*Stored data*
+ + + + + + +
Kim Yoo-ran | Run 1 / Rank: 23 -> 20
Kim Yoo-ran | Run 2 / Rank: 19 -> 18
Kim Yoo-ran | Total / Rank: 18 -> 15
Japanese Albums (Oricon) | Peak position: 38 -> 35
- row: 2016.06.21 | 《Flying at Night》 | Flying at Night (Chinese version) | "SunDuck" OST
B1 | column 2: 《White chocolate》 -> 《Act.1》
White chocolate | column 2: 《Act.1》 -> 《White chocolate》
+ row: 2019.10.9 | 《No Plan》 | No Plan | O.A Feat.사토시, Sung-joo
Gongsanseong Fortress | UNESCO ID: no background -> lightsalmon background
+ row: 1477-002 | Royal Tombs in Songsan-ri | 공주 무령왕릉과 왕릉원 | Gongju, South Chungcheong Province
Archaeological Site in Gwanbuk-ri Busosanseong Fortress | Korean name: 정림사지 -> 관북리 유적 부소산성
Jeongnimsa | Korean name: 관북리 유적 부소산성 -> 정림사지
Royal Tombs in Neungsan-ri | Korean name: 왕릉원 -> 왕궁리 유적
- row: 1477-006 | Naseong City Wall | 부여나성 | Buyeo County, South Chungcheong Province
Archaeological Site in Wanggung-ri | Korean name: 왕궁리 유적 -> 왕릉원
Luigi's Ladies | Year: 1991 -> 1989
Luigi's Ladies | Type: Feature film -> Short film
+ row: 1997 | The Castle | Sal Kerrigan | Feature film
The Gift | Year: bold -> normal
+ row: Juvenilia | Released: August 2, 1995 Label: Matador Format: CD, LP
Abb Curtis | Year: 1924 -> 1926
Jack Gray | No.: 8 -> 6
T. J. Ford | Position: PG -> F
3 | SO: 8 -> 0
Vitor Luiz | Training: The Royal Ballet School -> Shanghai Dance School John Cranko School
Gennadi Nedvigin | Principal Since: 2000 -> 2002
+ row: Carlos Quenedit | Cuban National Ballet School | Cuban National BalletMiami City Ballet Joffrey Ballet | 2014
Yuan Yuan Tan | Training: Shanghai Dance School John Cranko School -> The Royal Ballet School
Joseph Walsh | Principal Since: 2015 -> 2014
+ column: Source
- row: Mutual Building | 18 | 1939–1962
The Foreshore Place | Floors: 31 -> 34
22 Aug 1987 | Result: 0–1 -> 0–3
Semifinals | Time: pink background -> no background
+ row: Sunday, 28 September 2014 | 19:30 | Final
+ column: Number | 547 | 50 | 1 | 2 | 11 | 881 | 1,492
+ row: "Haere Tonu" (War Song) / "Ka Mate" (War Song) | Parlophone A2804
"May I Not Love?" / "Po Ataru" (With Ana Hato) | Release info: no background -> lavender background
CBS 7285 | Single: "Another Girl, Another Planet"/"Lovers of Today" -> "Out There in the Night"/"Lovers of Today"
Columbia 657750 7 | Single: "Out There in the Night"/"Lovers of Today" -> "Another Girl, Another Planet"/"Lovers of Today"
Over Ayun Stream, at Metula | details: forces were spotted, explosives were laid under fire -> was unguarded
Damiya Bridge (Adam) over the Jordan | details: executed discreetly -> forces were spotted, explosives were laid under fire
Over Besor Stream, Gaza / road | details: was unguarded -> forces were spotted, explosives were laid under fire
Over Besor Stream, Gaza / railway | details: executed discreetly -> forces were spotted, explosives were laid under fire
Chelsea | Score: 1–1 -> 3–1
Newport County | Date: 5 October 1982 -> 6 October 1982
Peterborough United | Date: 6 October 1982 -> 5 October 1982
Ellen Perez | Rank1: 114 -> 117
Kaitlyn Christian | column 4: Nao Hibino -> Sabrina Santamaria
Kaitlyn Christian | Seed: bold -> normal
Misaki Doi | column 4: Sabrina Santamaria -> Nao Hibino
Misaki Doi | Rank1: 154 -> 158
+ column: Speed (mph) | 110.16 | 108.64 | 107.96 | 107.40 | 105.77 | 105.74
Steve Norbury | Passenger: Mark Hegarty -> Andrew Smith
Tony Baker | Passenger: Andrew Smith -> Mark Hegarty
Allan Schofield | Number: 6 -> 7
+ + + + + + +
*EXERCISE OBJECTIVE*
Please rewrite all the records above, changing each "Korean name" to "Hangul name" and leaving everything else untouched.

*REPLY*
Kim Yoo-ran | Run 1 / Rank: 23 -> 20
Kim Yoo-ran | Run 2 / Rank: 19 -> 18
Kim Yoo-ran | Total / Rank: 18 -> 15
Japanese Albums (Oricon) | Peak position: 38 -> 35
- row: 2016.06.21 | 《Flying at Night》 | Flying at Night (Chinese version) | "SunDuck" OST
B1 | column 2: 《White chocolate》 -> 《Act.1》
White chocolate | column 2: 《Act.1》 -> 《White chocolate》
+ row: 2019.10.9 | 《No Plan》 | No Plan | O.A Feat.사토시, Sung-joo
Gongsanseong Fortress | UNESCO ID: no background -> lightsalmon background
+ row: 1477-002 | Royal Tombs in Songsan-ri | 공주 무령왕릉과 왕릉원 | Gongju, South Chungcheong Province
Archaeological Site in Gwanbuk-ri Busosanseong Fortress | Hangul name: 정림사지 -> 관북리 유적 부소산성
Jeongnimsa | Hangul name: 관북리 유적 부소산성 -> 정림사지
Royal Tombs in Neungsan-ri | Hangul name: 왕릉원 -> 왕궁리 유적
- row: 1477-006 | Naseong City Wall | 부여나성 | Buyeo County, South Chungcheong Province
Archaeological Site in Wanggung-ri | Hangul name: 왕궁리 유적 -> 왕릉원
Luigi's Ladies | Year: 1991 -> 1989
Luigi's Ladies | Type: Feature film -> Short film
+ row: 1997 | The Castle | Sal Kerrigan | Feature film
The Gift | Year: bold -> normal
+ row: Juvenilia | Released: August 2, 1995 Label: Matador Format: CD, LP
Abb Curtis | Year: 1924 -> 1926
Jack Gray | No.: 8 -> 6
T. J. Ford | Position: PG -> F
3 | SO: 8 -> 0
Vitor Luiz | Training: The Royal Ballet School -> Shanghai Dance School John Cranko School
Gennadi Nedvigin | Principal Since: 2000 -> 2002
+ row: Carlos Quenedit | Cuban National Ballet School | Cuban National BalletMiami City Ballet Joffrey Ballet | 2014
Yuan Yuan Tan | Training: Shanghai Dance School John Cranko School -> The Royal Ballet School
Joseph Walsh | Principal Since: 2015 -> 2014
+ column: Source
- row: Mutual Building | 18 | 1939–1962
The Foreshore Place | Floors: 31 -> 34
22 Aug 1987 | Result: 0–1 -> 0–3
Semifinals | Time: pink background -> no background
+ row: Sunday, 28 September 2014 | 19:30 | Final
+ column: Number | 547 | 50 | 1 | 2 | 11 | 881 | 1,492
+ row: "Haere Tonu" (War Song) / "Ka Mate" (War Song) | Parlophone A2804
"May I Not Love?" / "Po Ataru" (With Ana Hato) | Release info: no background -> lavender background
CBS 7285 | Single: "Another Girl, Another Planet"/"Lovers of Today" -> "Out There in the Night"/"Lovers of Today"
Columbia 657750 7 | Single: "Out There in the Night"/"Lovers of Today" -> "Another Girl, Another Planet"/"Lovers of Today"
Over Ayun Stream, at Metula | details: forces were spotted, explosives were laid under fire -> was unguarded
Damiya Bridge (Adam) over the Jordan | details: executed discreetly -> forces were spotted, explosives were laid under fire
Over Besor Stream, Gaza / road | details: was unguarded -> forces were spotted, explosives were laid under fire
Over Besor Stream, Gaza / railway | details: executed discreetly -> forces were spotted, explosives were laid under fire
Chelsea | Score: 1–1 -> 3–1
Newport County | Date: 5 October 1982 -> 6 October 1982
Peterborough United | Date: 6 October 1982 -> 5 October 1982
Ellen Perez | Rank1: 114 -> 117
Kaitlyn Christian | column 4: Nao Hibino -> Sabrina Santamaria
Kaitlyn Christian | Seed: bold -> normal
Misaki Doi | column 4: Sabrina Santamaria -> Nao Hibino
Misaki Doi | Rank1: 154 -> 158
+ column: Speed (mph) | 110.16 | 108.64 | 107.96 | 107.40 | 105.77 | 105.74
Steve Norbury | Passenger: Mark Hegarty -> Andrew Smith
Tony Baker | Passenger: Andrew Smith -> Mark Hegarty
Allan Schofield | Number: 6 -> 7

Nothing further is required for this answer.